> [TASK LIST]:
• A. In the gnubg redesign post, repeat word for word the passage from "The connections should" to "forthcoming.".
• B. Pick up the gnubg redesign post right after its last sentence and write what comes next.

----- PAGE EXTRACT

Re: [Bug-gnubg] redesign gnubg to master/slave

[Jim Segrave]

Some rambling thoughts about parallel evaluation via separate servers.

A single instance of gnubg should be capable of doing all of play,
analyse and rollout without having to have any external
processes. This is conceptually easiest for users - there's one
program and it does everything they expect. 

There should be a stripped down version of gnubg, call it
gnubg-analyser, which should be able to do the following:

1) Given a position, a set of dice rolls and the evaluation rules,
   select the best move, if any exists, for each roll - sort of a
   FindnSaveBestMove() over a more limited set.

Or

2) given a position, a rollout setting, and a trial number, rollout a
   single game and return the results - more or less
   BasicCubefulRollout()

Or

3) given a position, a dice roll and a move or just a cube decision,
   and an analysis context, do an AnalyseMove() 


gnubg itself should allow the user to identify client gnubg-analysers
which it can use to help with evaluations. These would be
interconnected with TCP/IP sockets. They could be on localhost or on
remote machines. At startup, gnubg would attempt to open connections
to the gnubg-analysers so that it would know how many were available
at any given time. An analyser would only server a single gnubg, once
it accepts a connection from that gnubg, any other gnubg will be
unable to connect. Users with multiple machines who wanted to have two
gnubg's going and 4 analysers would have to choose which analysers
would be available to which machines.

During startup, the analysers should inform gnubg about their
approximate computing power, this allows the master to make some
guesses about load balancing between machines. Say someone has a
couple of old P-300s on a home network and a 2.4G main machine. You
would not want to try to split the work 33%-33%-33%, you'd probably
want to do something like 10% - 10% - 80% when doing analysis or
rollouts.

The connections should have keep-alives as part of their protocol, so
that the loss of one of the gnubg-analysers would be noticed before
the main gnubg has waited too long for answers that won't be
forthcoming.

----------
----- LISTED RECORDS

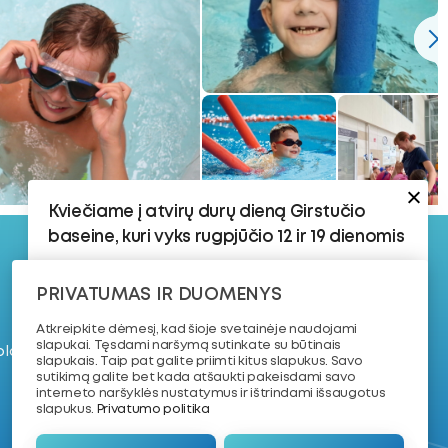
Kviečiame į atvirų durų dieną Girstučio
baseine, kuri vyks rugpjūčio 12 ir 19 dienomis
Rugpjūčio 12 d.:
PRIVATUMAS IR DUOMENYS
@ 2026. VŠĮ
17:30–18:15 | 8–16 metų vaikams | 4–8 lygis
„Plaukimo
Atkreipkite dėmesį, kad šioje svetainėje naudojami
Vaikams, kurie jau yra susipažinę su
akademija“
slapukai. Tęsdami naršymą sutinkate su būtinais
 plaukimo treniruotę
vandeniu ir turi plaukimo pagrindus.
slapukais. Taip pat galite priimti kitus slapukus. Savo
sutikimą galite bet kada atšaukti pakeisdami savo
18:30–19:15 | 7–11 metų vaikams | Dailusis
interneto naršyklės nustatymus ir ištrindami išsaugotus
Plaukimas
slapukus.
Privatumo politika
Rugpjūčio 19 d.:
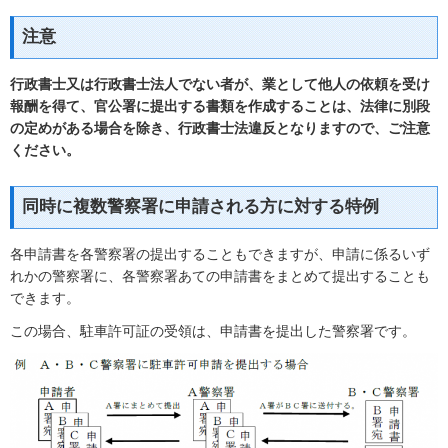
注意
行政書士又は行政書士法人でない者が、業として他人の依頼を受け
報酬を得て、官公署に提出する書類を作成することは、法律に別段
の定めがある場合を除き、行政書士法違反となりますので、ご注意
ください。
同時に複数警察署に申請される方に対する特例
各申請書を各警察署の提出することもできますが、申請に係るいず
れかの警察署に、各警察署あての申請書をまとめて提出することも
できます。
この場合、駐車許可証の受領は、申請書を提出した警察署です。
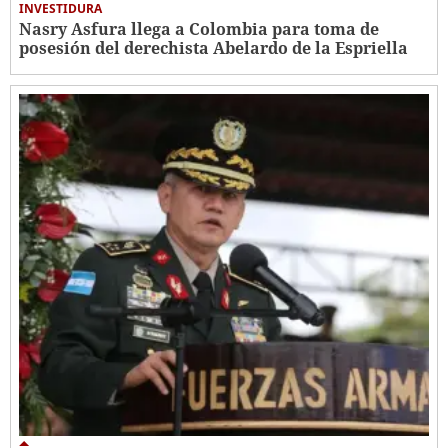
INVESTIDURA
Nasry Asfura llega a Colombia para toma de
posesión del derechista Abelardo de la Espriella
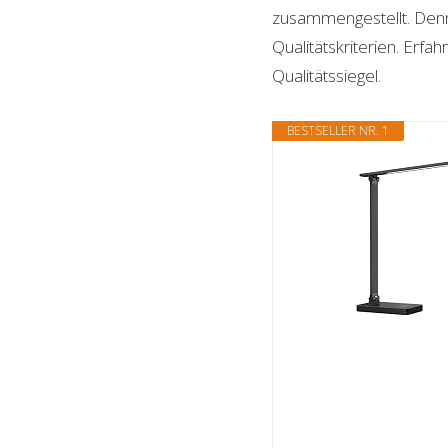
zusammengestellt. Denn n
Qualitätskriterien. Erf
Qualitätssiegel.
BESTSELLER NR. 1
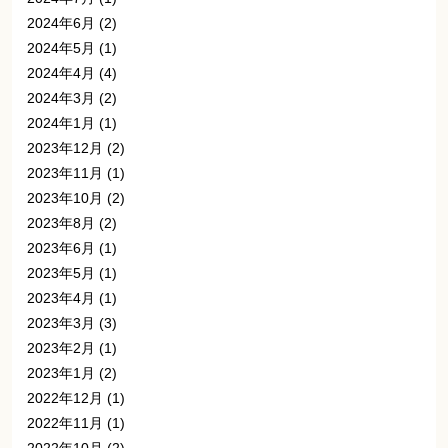
2024年6月
(2)
2024年5月
(1)
2024年4月
(4)
2024年3月
(2)
2024年1月
(1)
2023年12月
(2)
2023年11月
(1)
2023年10月
(2)
2023年8月
(2)
2023年6月
(1)
2023年5月
(1)
2023年4月
(1)
2023年3月
(3)
2023年2月
(1)
2023年1月
(2)
2022年12月
(1)
2022年11月
(1)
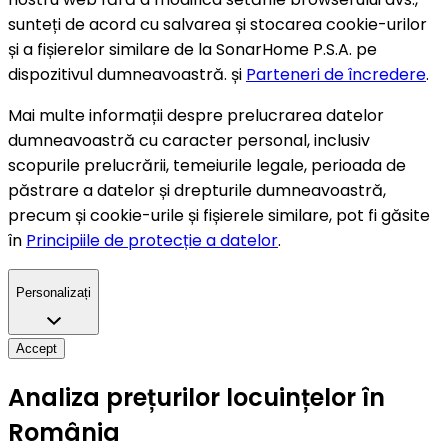
sunteți de acord cu salvarea și stocarea cookie-urilor
și a fișierelor similare de la SonarHome P.S.A. pe
dispozitivul dumneavoastră. și
Parteneri de încredere
.
Mai multe informații despre prelucrarea datelor
dumneavoastră cu caracter personal, inclusiv
scopurile prelucrării, temeiurile legale, perioada de
păstrare a datelor și drepturile dumneavoastră,
precum și cookie-urile și fișierele similare, pot fi găsite
în
Principiile de protecție a datelor
.
Personalizați
Accept
Analiza prețurilor locuințelor în
România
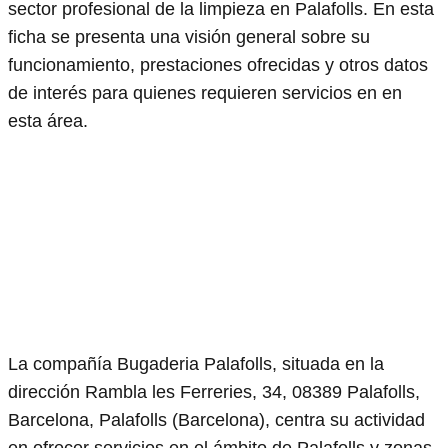
sector profesional de la limpieza en Palafolls. En esta
ficha se presenta una visión general sobre su
funcionamiento, prestaciones ofrecidas y otros datos
de interés para quienes requieren servicios en en
esta área.
La compañía Bugaderia Palafolls, situada en la
dirección Rambla les Ferreries, 34, 08389 Palafolls,
Barcelona, Palafolls (Barcelona), centra su actividad
en ofrecer servicios en el ámbito de Palafolls y zonas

----------

> [OUTPUTS IN ORDER]:
• A.
The connections should have keep-alives as part of their protocol, so
that the loss of one of the gnubg-analysers would be noticed before
the main gnubg has waited too long for answers that won't be
forthcoming.

• B.
I can see a few different modes of working:

During ordinary play, if gnubg is set to some fairly demanding
standard - I often play against gnubg on 2 ply supremo settings, then
individual moves could be shared among analysers. I'm not sure how
cube decisions would be partitioned, but given a dice roll, I'd think
you could do something like:

gnubg builds a list of legal moves. It then divides that list up and
lets the gnubg-analysers pick the best moves out of a subset of the
legal ones, while gnubg does some for itself. When it completes it's
selection, it then waits for the others to complete, gathers the
results and makes the final decision. The main disadvantage to this is
that caching is largely defeated, since the forward evaluations of the
selected move are likely to have been made on a remote machine. Here
gnubg must decide how much work to hand to each analyser and how much
to keep for itself. For 0 ply (and quite possibly 1 play), there's
probably no point in using any remote analysis. For 2 ply you assume
that each legal move will take the same amount of time to analyse, so
in the situation postulated before of 2 slow analysers, given 12 legal
moves, gnubg would do 10 and pass 1 to each to the other machines.


A different option for play would be to let gnubg handle all aspects
of play. But it could run a background task, particularly when it's
waiting for user input, where it passes any unanalysed moves to
gnubg-analysers and installes their results in the moverecords. If a
user then goes back in the game list and changes a play, this is no
major issue. If one of the moves which has now been undone, as it
were, has been passed to a gnubg-analyser, then when the answer is
returned, gnubg checks and finds that the moverecord is now gone and
simply discards the answer. The idea is that gnubg will have a match
analysed not long after it has been completed - it may even be
possible for the user to see analysis of earlier moves while the game
is still in progress.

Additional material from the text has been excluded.